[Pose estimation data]
=======

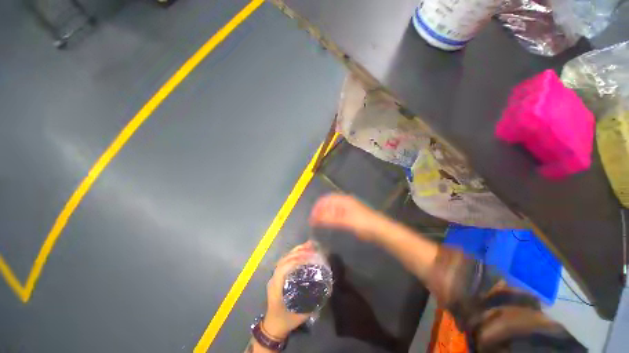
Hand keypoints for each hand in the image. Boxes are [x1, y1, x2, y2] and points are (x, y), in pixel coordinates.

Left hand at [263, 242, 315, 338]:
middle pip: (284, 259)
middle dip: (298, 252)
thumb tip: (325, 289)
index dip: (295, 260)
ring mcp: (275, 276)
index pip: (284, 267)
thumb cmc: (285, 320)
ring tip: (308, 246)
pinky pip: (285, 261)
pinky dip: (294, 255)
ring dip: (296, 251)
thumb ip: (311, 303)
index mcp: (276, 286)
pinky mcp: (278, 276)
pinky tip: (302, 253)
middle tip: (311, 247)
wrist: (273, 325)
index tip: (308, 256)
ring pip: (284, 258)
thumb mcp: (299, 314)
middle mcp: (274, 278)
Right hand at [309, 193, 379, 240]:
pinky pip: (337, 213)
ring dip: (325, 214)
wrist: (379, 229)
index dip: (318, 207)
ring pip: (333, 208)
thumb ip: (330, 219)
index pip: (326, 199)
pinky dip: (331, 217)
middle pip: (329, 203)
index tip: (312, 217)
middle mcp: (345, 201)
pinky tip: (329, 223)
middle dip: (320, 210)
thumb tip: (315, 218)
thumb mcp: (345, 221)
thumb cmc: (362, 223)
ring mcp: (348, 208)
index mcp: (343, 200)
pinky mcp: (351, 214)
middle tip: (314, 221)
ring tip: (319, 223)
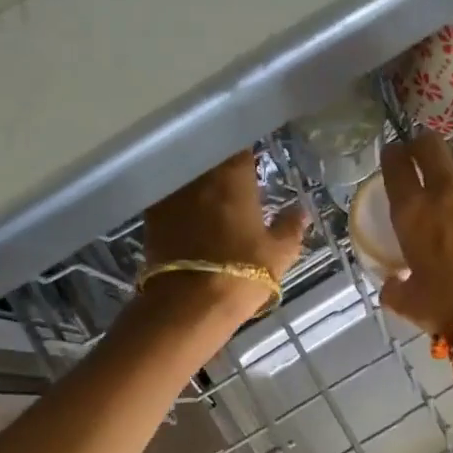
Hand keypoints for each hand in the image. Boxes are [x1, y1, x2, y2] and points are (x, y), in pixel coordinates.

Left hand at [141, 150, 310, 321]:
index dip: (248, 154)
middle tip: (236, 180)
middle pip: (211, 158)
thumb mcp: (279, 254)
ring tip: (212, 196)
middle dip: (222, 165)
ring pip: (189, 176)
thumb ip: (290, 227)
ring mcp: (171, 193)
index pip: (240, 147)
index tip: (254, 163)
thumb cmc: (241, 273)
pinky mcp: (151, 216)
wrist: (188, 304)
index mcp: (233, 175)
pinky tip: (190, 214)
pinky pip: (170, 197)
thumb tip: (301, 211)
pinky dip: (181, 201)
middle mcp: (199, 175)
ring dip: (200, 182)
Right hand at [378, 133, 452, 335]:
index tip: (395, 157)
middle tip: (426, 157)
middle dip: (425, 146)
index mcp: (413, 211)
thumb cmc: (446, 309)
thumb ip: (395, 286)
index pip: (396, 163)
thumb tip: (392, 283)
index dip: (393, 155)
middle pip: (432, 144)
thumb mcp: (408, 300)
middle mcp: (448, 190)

=======

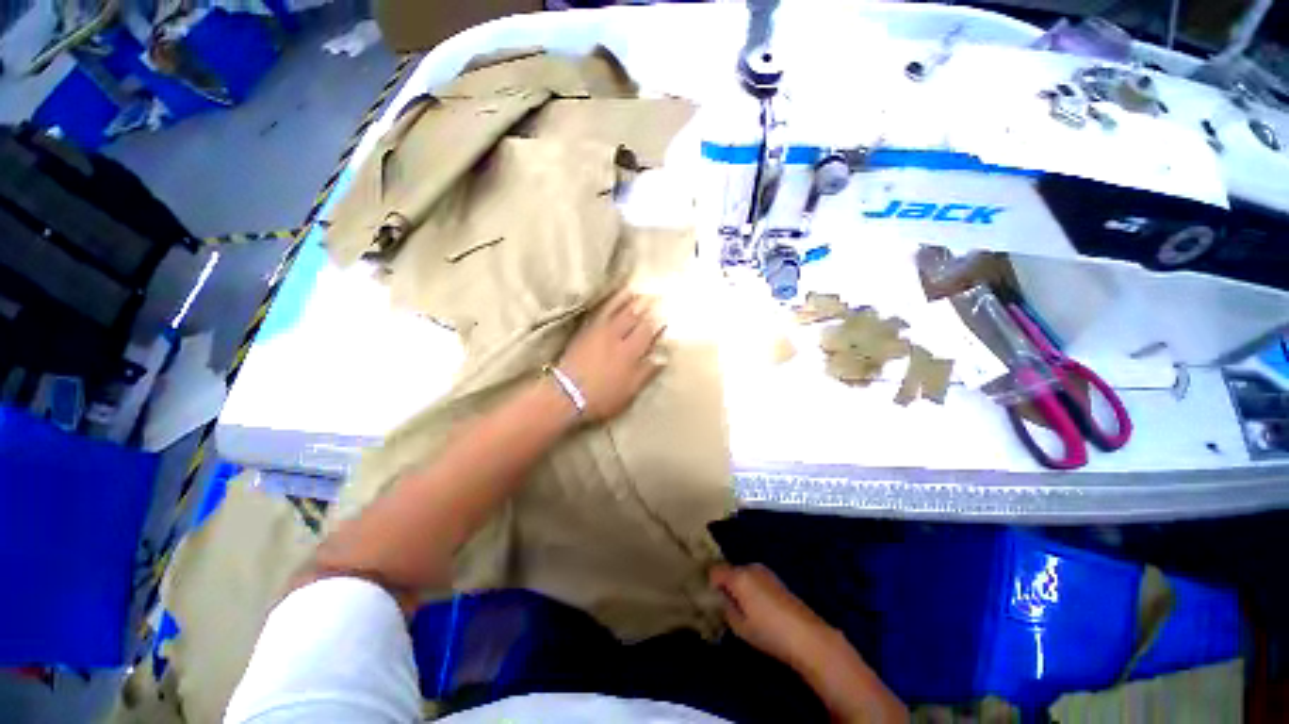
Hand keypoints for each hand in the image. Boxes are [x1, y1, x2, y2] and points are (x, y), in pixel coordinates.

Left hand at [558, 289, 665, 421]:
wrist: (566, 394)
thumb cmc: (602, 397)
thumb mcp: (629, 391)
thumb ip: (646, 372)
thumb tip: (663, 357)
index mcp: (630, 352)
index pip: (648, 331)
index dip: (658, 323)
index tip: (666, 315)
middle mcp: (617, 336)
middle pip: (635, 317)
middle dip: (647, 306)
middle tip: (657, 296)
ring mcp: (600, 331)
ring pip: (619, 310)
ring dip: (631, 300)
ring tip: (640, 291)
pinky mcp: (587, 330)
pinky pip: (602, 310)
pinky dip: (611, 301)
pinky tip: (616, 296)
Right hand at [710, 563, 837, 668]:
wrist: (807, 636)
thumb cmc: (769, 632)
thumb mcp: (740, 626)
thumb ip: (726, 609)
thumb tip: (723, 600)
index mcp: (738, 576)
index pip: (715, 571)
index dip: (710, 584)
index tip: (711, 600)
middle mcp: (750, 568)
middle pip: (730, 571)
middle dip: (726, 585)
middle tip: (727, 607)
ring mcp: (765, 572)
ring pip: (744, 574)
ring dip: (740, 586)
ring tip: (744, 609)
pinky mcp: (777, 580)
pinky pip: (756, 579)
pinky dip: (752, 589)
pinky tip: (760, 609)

=======

◆ Work to complete:
Please return the lines above that run from the line containing "index mcp: (738, 576)" to the line containing "pinky tip: (760, 609)", inclusive, exactly and with no other lines.

◆ Response to the task:
index mcp: (738, 576)
index pip: (715, 571)
index dip: (710, 584)
index tip: (711, 600)
middle mcp: (750, 568)
middle pip: (730, 571)
middle dip: (726, 585)
middle tip: (727, 607)
ring mcp: (765, 572)
ring pip: (744, 574)
ring dip: (740, 586)
ring tip: (744, 609)
pinky mcp: (777, 580)
pinky pip: (756, 579)
pinky dip: (752, 589)
pinky tip: (760, 609)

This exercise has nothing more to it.